Howard arrived just days after Lord and Miller departed, jumping in with a battle scene on the aforementioned mining planet, shot on the back lot at Pinewood Studios outside London. (The movie also filmed on location in the Canary Islands.) The rapid handover came through Howard's long association with Star Wars creator George Lucas, for whom he starred in the now-retired filmmaker's early hit American Graffiti (1973), and Lucasfilm's Kennedy, longtime producer for their mutual friend Steven Spielberg.

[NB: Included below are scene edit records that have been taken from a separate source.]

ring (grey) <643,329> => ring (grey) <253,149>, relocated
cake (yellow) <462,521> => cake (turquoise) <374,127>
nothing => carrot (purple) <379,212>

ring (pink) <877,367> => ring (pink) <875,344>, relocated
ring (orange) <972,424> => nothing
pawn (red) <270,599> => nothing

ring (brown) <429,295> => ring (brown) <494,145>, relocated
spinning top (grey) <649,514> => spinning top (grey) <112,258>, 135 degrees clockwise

"It was a request, and frankly, I was reluctant," Howard recalls. "It was a regrettable situation, these creative differences that led to that, though I have to say Chris and Phil were very gracious with me and they have been through the whole process. That said, there was a lot of work to do. There were some new ideas that the creative team really wanted to try. There were scenes to be completed and things to work out."

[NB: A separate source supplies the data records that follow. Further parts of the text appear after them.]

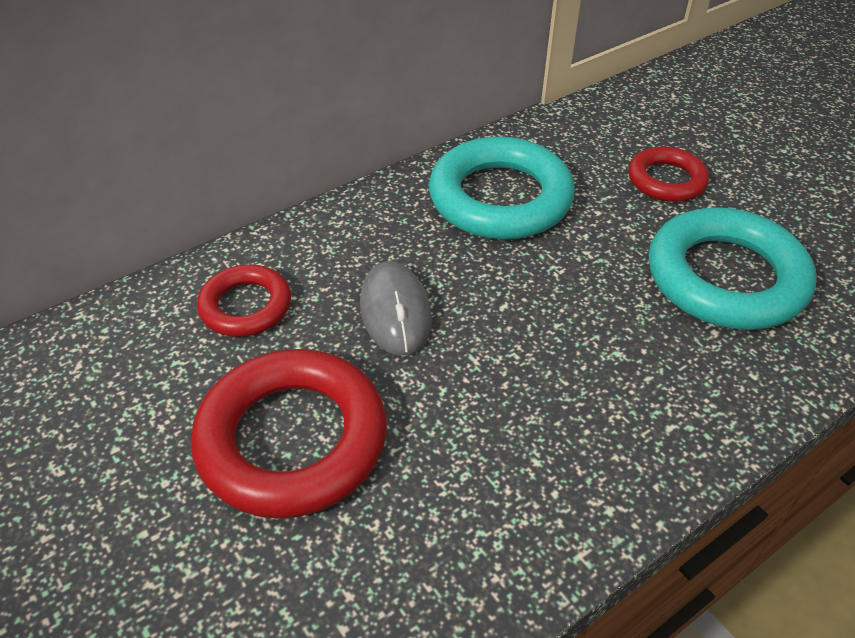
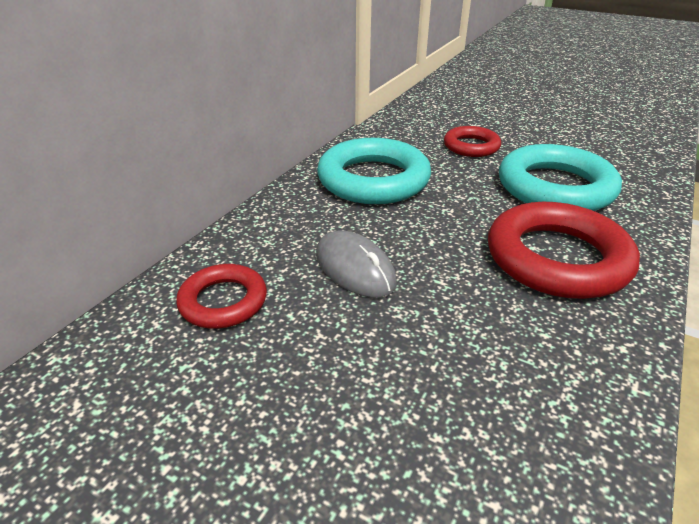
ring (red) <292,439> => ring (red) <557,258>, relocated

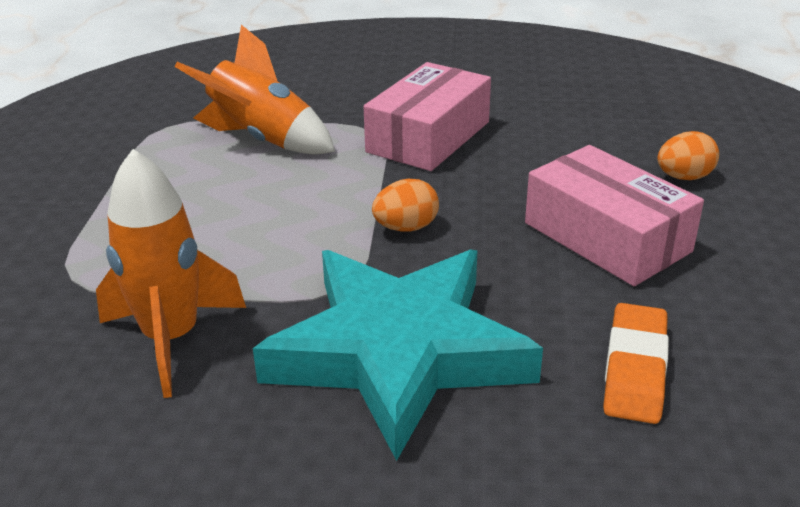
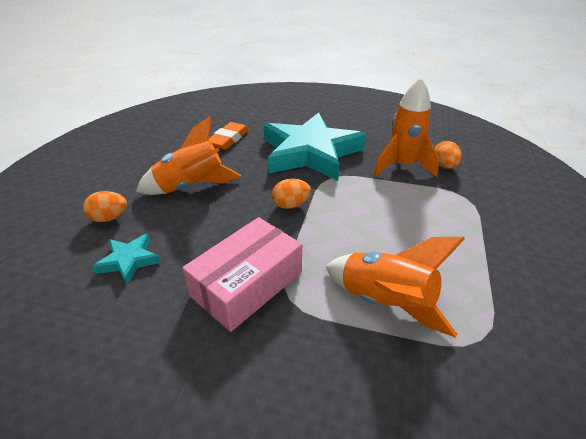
box (pink) <607,237> => rocket (orange) <191,187>
nothing => egg (orange) <444,166>
nothing => star (turquoise) <129,260>

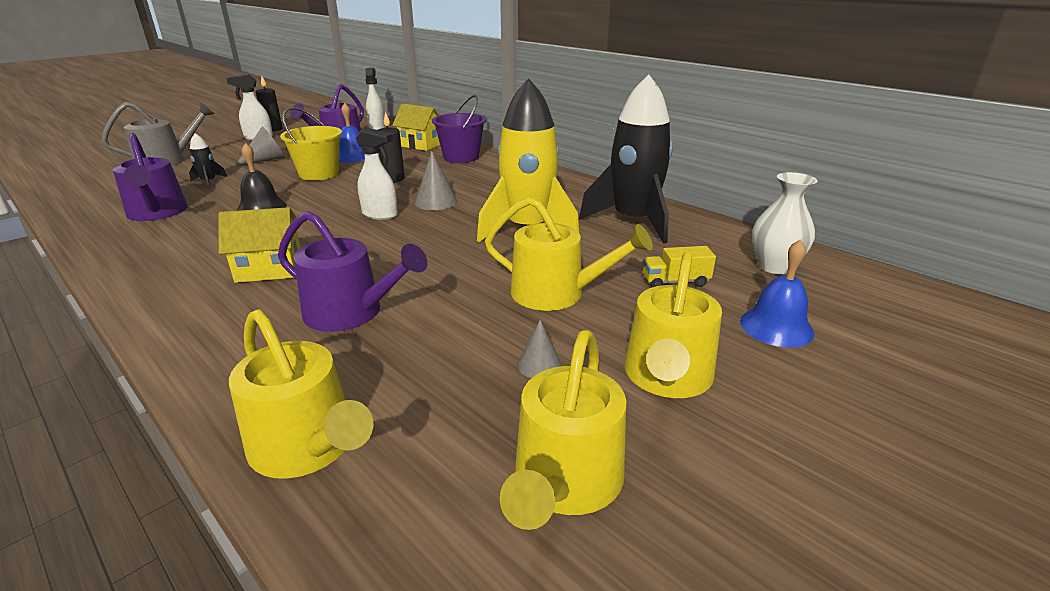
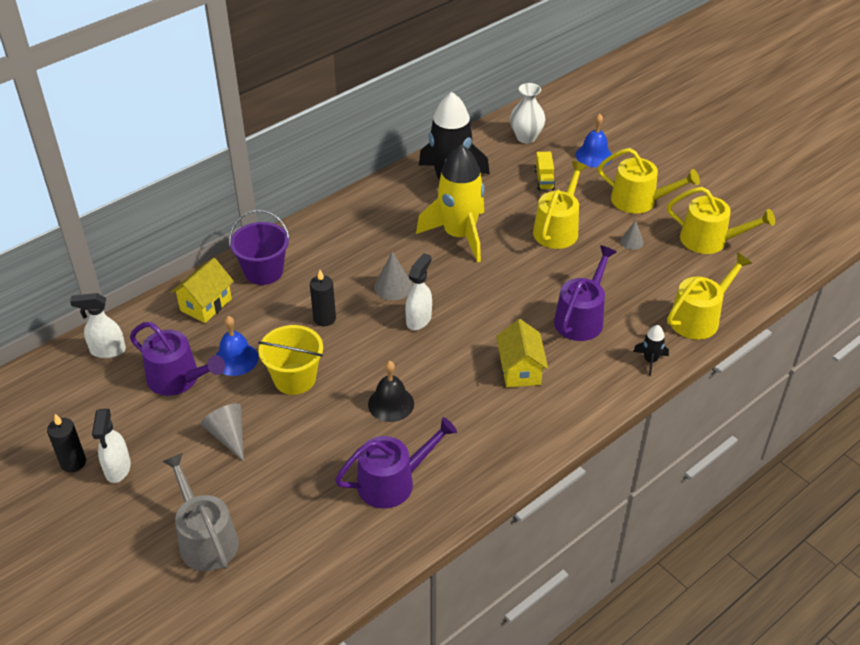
rocket (black) <209,182> => rocket (black) <650,360>, relocated

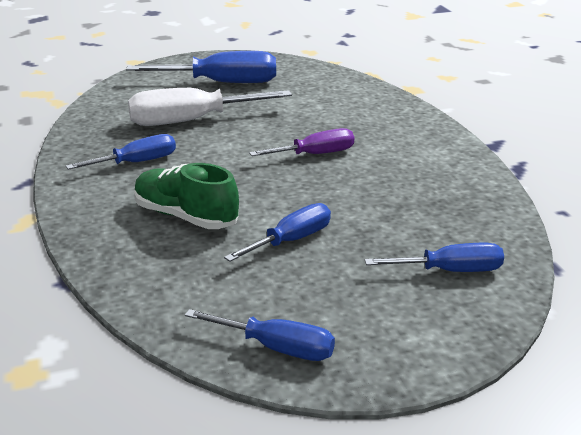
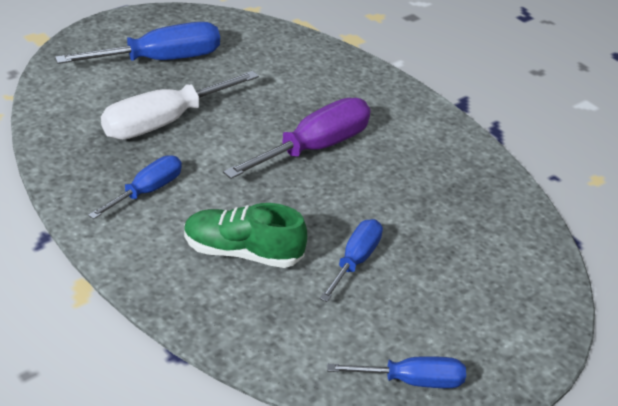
screwdriver (purple) <315,154> => screwdriver (purple) <314,148>, x1.64
screwdriver (blue) <450,271> => nothing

His initial reluctance is understandable, given the number of projects at his and Brian Grazer's production company, Imagine Entertainment. In addition to producing such television as National Geographic Channel's Genius, Howard was attached to direct the novel adaptations The Girl Before and Seveneves, according to trade reports in 2015 and 2016, respectively.

"I had not planned to direct anything last year" after having directed two films released in 2016, Inferno and the documentary The Beatles: Eight Days a Week -- The Touring Years. "Normally it would be a two-year commitment to come in and do one of these movies. But given the opportunity to play in that sandbox, help out some friends, tell a story I really believed in and do it all in nine or 10 months, it was a little bit serendipity," Howard says.

And while he was a gun for hire, "Once I got into it, I fell in love with it," he says. "I feel as connected with it as with anything I've done."

What about the investors, production partners, studio distributors and others on those earlier projects who were put on hold? "Funny how it works," Howard says, marveling a little, "but when it's Star Wars, everybody kind of just nods and understands."

Because what'ya gonna do when a man's gotta do what a man's gotta do?